Um sistema econômico, social e político Para o autor, "a casa-grande, completada pela senzala, representa todo um
sistema econômico, social, político: de produção (a monocultura latifundiária); de trabalho (a escravidão); de
transporte (o carro de boi, o banguê, a rede, o cavalo); de religião (o catolicismo de família, com capelão subordinado
ao páter-famílias, culto dos mortos, etc.); de vida sexual e de família (o patriarcalismo polígamo); de higiene do corpo
e da casa (o 'tigre', a touceira de bananeira, o banho de rio, o banho de gamela, o banho de assento, o lava-pés); de
política (o compadrismo).
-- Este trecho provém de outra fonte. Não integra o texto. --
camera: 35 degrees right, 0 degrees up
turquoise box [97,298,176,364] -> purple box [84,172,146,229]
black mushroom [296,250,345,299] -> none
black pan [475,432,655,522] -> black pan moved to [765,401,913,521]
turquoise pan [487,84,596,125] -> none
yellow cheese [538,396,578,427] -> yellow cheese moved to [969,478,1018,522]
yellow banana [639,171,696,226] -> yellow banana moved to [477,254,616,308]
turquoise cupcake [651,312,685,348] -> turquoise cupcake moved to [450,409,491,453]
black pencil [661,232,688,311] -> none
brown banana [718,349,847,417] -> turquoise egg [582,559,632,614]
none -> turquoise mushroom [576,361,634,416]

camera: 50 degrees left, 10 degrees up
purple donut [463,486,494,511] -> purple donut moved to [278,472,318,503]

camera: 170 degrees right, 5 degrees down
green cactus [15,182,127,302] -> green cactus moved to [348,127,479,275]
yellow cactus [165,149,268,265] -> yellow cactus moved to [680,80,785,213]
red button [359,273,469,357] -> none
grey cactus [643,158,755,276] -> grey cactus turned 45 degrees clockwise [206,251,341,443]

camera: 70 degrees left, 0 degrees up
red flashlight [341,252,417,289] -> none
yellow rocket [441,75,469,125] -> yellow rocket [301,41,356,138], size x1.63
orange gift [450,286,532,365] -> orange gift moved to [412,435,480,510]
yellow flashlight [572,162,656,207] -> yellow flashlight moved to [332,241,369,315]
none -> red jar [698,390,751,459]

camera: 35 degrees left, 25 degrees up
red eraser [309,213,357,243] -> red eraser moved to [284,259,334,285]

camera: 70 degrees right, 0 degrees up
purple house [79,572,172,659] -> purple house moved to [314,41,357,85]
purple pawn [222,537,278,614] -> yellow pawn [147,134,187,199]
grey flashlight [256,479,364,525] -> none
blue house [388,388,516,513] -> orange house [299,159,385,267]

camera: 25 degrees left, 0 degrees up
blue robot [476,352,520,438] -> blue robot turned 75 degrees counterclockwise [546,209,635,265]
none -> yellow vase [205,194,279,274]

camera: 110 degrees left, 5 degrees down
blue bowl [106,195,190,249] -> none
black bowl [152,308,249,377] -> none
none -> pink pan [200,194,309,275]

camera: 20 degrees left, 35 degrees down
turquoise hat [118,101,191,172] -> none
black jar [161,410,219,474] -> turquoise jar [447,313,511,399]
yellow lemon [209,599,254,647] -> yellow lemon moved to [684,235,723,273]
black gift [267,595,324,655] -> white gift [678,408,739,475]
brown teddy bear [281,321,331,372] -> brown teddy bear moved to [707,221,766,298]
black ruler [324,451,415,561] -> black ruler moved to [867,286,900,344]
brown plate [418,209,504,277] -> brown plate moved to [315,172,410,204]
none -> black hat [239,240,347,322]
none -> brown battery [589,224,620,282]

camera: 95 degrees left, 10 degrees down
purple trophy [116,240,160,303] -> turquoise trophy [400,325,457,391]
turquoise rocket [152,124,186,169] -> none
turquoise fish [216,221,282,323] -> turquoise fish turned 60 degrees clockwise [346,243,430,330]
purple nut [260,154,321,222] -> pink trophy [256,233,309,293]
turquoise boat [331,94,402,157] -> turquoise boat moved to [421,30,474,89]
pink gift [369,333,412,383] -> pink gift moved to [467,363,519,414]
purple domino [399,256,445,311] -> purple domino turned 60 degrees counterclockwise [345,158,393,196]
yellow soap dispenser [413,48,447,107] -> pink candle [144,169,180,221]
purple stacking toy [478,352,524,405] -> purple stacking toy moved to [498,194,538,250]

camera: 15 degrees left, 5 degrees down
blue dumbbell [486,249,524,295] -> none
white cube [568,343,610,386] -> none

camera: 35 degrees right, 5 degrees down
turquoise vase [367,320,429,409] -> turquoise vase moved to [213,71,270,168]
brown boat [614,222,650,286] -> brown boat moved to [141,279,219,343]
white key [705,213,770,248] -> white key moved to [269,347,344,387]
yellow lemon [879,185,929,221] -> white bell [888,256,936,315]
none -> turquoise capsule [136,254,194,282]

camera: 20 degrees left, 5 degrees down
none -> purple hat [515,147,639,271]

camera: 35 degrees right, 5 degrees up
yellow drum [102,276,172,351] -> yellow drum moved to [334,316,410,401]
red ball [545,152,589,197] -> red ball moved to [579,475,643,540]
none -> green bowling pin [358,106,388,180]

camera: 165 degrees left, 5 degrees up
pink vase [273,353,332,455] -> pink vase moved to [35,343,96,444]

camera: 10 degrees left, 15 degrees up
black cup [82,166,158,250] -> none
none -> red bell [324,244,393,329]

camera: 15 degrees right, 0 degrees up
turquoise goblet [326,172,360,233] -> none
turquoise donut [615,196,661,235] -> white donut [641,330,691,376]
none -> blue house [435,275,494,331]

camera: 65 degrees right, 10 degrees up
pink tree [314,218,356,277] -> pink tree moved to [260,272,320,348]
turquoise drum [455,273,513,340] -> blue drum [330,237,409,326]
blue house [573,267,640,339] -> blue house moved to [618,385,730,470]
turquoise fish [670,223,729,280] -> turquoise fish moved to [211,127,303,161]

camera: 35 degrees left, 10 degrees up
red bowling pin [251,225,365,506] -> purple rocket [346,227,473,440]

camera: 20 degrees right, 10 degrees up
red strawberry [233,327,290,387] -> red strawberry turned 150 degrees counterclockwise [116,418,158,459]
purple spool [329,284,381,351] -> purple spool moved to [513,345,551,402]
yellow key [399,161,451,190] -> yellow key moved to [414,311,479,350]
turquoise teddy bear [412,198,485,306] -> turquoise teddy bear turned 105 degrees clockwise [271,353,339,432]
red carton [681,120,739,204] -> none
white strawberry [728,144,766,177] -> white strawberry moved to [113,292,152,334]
Foi ainda fortaleza, banco, cemitério, hospedaria, escola, santa casa de misericórdia
amparando os velhos e as viúvas, recolhendo órfãos". A defesa da miscigenação é um dos pontos altos do livro:
"Sem deixarem de ser relações - as dos brancos com as mulheres de cor - de 'superiores' com 'inferiores' e, no maior
número de casos, de senhores desabusados e sádicos com escravas passivas, adoçaram-se, entretanto, com a
necessidade experimentada por muitos colonos de constituírem família dentro dessas circunstâncias e sobre essa
base. A miscigenação que largamente se praticou aqui corrigiu a distância social que doutro modo se teria
conservado enorme entre a casa-grande e a mata tropical ; entre a casa-grande e a senzala." "Casa Grande &
Senzala" tem como centro analítico o Nordeste açucareiro. Suas teses não devem ser generalizadas para o mundo
colonial da América Portuguesa. A economia mineradora, por exemplo, no século 18, teve uma estrutura econômico-
social distinta, apesar de ter também no escravo sua principal força de trabalho.